-- Directions --
1. According to the passage on socialist organizations, who led the French Socialist Party?
2. Continue the passage on socialist organizations from its last sentence.
──────── Text shown ────────
While Marx and his communist associates argued for the inevitability of a violent revolution, the character and strength of socialist organizations varied from country to country. In Great Britain, the socialist organization, known as the Fabian Society, counseled against revolution but argued that the cause of the working classes could be furthered through political solutions. The Fabian Society’s ultimate goal was a society in which the parts of the economy that were crucial to people’s survival and comfort, such as heat and water, should be owned by the state and regulated by experts employed by the government. In France, socialist parties banded together to join the French Socialist Party under the leadership of Jean Jaurès. The fortunes of the French Socialist Party in elections improved steadily in the first years of the twentieth century, and by 1914, it was a major power in French politics.
──────── Provided data ────────
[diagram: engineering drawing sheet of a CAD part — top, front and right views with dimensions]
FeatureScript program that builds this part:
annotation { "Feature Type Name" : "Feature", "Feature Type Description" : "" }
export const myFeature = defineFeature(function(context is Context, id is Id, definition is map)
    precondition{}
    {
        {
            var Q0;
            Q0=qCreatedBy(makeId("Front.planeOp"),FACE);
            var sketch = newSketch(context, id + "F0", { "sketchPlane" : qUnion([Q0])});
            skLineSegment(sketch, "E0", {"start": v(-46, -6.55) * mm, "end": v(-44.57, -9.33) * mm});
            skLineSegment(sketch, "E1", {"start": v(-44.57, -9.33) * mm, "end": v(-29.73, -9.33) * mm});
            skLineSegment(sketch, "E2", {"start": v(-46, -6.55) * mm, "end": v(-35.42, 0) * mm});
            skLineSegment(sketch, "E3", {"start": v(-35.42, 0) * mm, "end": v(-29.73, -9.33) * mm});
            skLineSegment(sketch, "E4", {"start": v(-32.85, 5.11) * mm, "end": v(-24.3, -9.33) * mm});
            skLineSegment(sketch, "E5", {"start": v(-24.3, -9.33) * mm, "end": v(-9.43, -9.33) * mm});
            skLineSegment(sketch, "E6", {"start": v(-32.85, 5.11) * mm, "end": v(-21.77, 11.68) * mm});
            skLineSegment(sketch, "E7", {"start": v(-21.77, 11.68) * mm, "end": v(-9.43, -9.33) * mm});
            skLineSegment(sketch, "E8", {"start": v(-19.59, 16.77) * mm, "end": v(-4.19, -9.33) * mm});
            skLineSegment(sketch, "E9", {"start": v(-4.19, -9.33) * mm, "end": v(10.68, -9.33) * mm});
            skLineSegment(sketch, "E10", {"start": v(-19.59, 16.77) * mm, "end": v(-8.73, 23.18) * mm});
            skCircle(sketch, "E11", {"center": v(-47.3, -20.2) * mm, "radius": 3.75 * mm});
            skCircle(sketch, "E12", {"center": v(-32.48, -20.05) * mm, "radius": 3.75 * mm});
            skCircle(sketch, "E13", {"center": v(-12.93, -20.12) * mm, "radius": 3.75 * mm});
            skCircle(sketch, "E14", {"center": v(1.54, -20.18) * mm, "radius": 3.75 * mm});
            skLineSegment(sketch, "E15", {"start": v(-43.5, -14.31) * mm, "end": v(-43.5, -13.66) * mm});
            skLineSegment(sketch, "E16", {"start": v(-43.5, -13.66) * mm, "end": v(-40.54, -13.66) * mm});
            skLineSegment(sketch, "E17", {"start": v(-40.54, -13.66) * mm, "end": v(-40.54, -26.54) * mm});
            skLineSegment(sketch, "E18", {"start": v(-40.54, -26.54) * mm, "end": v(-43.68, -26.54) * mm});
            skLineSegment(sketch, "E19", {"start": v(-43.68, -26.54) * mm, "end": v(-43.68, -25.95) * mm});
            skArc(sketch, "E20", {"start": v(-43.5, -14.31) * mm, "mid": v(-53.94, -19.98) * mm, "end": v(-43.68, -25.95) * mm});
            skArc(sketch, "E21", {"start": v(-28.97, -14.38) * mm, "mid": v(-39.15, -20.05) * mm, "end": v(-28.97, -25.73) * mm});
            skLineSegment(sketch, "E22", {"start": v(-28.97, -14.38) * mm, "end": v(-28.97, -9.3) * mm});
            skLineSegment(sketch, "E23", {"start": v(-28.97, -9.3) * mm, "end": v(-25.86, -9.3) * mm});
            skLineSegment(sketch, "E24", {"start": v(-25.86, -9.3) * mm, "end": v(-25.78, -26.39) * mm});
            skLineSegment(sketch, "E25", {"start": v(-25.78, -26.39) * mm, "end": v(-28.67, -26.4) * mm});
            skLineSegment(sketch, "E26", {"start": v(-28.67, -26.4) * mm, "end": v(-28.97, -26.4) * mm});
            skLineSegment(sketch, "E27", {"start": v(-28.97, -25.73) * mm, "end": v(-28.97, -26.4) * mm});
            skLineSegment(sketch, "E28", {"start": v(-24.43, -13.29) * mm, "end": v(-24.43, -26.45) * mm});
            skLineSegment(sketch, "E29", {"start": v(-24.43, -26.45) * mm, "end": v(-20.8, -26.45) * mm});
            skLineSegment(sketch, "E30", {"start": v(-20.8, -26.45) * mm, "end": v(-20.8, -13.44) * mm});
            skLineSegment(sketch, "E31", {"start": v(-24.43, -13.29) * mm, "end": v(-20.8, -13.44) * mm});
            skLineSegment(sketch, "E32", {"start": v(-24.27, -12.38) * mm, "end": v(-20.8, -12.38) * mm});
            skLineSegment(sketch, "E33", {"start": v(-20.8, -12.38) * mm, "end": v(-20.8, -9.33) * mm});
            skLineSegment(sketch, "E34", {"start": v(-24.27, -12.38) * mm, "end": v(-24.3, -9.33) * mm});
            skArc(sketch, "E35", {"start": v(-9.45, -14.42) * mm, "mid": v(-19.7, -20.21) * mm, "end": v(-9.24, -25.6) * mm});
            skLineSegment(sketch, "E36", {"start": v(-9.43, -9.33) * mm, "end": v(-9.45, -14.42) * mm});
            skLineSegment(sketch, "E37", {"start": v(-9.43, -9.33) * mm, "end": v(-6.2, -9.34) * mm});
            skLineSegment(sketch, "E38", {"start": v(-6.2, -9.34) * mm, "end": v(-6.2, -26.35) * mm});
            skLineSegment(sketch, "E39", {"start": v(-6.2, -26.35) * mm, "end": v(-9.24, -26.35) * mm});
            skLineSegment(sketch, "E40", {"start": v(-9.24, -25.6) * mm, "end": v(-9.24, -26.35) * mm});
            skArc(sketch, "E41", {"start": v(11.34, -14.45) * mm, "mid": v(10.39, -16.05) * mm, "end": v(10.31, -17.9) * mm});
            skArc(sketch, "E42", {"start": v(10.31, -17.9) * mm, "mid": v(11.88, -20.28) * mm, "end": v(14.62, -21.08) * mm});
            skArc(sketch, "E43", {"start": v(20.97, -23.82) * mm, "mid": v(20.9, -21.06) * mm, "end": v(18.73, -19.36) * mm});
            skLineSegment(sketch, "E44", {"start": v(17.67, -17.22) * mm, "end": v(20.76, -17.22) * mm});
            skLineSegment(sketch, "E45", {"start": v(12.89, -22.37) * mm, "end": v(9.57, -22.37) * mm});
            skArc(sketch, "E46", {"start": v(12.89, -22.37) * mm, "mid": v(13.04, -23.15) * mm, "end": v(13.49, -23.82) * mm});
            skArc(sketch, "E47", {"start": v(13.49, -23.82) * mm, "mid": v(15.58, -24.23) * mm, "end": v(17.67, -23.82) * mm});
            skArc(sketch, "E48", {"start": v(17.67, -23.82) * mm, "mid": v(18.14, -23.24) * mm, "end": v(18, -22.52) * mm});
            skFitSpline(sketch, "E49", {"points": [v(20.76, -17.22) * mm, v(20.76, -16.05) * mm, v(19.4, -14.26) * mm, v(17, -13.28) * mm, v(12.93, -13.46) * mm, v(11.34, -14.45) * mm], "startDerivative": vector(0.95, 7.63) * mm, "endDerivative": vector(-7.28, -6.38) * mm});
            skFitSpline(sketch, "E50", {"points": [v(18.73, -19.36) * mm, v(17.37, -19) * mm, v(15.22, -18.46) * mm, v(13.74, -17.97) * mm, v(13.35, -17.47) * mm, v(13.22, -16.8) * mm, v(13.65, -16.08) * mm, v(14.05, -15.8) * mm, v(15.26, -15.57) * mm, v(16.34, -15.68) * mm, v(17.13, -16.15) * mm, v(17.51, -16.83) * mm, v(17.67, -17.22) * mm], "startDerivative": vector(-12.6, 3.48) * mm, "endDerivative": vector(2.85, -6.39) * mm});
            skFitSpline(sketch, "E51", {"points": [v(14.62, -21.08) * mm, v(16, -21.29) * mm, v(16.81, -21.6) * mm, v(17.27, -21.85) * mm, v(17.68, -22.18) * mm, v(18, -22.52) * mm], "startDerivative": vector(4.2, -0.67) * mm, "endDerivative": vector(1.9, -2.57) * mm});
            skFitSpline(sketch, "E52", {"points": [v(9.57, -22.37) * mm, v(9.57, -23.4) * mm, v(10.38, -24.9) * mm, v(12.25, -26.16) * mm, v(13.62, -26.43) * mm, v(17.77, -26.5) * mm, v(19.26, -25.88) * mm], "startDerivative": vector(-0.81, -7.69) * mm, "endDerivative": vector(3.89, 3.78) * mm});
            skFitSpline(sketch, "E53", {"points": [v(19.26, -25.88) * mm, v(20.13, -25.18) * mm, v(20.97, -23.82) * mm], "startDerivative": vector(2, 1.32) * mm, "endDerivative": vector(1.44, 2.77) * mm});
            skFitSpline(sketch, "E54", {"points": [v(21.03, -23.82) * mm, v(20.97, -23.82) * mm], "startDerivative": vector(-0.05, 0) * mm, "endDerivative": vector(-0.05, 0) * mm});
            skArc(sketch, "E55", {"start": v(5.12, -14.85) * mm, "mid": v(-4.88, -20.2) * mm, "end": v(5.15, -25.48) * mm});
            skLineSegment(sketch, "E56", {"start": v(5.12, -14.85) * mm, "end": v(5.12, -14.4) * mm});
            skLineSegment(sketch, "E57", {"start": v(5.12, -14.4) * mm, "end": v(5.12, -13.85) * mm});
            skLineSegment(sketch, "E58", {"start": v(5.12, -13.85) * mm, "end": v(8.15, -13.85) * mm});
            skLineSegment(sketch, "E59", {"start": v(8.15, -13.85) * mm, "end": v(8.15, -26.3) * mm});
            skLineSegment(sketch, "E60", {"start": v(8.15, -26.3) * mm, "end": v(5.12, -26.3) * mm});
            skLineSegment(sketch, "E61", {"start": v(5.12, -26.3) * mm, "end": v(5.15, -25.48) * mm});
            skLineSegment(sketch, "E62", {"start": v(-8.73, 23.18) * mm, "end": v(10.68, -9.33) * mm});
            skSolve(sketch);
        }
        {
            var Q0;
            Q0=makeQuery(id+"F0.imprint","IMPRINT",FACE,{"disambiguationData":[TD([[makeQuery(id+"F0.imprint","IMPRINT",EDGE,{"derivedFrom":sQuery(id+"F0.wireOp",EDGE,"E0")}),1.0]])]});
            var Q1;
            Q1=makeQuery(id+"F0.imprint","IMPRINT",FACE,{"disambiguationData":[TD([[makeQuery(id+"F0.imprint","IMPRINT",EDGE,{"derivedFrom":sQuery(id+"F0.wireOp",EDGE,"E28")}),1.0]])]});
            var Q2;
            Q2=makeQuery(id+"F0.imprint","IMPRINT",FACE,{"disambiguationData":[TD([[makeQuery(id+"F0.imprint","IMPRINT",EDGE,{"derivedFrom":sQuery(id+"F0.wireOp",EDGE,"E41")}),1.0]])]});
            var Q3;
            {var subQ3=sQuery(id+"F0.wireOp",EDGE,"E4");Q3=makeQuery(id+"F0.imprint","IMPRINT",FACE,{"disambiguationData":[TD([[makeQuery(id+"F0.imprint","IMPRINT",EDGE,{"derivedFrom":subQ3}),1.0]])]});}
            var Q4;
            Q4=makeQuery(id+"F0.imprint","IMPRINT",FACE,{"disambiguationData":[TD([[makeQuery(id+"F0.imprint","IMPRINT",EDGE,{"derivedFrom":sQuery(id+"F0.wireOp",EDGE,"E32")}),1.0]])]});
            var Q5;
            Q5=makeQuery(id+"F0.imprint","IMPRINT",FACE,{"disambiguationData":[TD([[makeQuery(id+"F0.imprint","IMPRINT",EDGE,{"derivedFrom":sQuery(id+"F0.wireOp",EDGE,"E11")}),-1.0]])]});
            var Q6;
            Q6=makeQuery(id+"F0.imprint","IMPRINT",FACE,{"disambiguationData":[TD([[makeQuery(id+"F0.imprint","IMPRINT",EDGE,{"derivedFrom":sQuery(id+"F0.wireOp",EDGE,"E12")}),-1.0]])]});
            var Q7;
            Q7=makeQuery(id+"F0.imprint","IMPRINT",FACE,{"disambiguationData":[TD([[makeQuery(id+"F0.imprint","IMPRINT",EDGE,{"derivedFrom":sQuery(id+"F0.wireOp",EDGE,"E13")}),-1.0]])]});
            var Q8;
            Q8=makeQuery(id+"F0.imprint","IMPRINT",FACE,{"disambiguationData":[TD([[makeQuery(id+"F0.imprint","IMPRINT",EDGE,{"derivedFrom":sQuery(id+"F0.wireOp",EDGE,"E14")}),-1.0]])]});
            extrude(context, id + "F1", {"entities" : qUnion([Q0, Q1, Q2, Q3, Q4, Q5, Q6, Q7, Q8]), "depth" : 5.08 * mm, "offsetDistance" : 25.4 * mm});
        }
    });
────────
-- Outputs by task --
1. Jean Jaurès

2.
In Germany, the Social Democrats, led by August Bebel, were the most successful socialist party in Europe. The Social Democrats espoused the “revisionist socialism” of Eduard Bernstein, who urged socialist parties to cooperate with bourgeois liberals in order to earn immediate gains for the working class. By 1914, the Social Democrats were the largest political party in Germany.
Women’s Suffrage Movements and Feminism
Always left out of liberal reforms and sometimes excluded from labor unions, women of the late nineteenth and early twentieth centuries formed political movements of their own. Feminist groups campaigning for women’s rights united in 1878 to convene in Paris for the International Congress of Women’s Rights.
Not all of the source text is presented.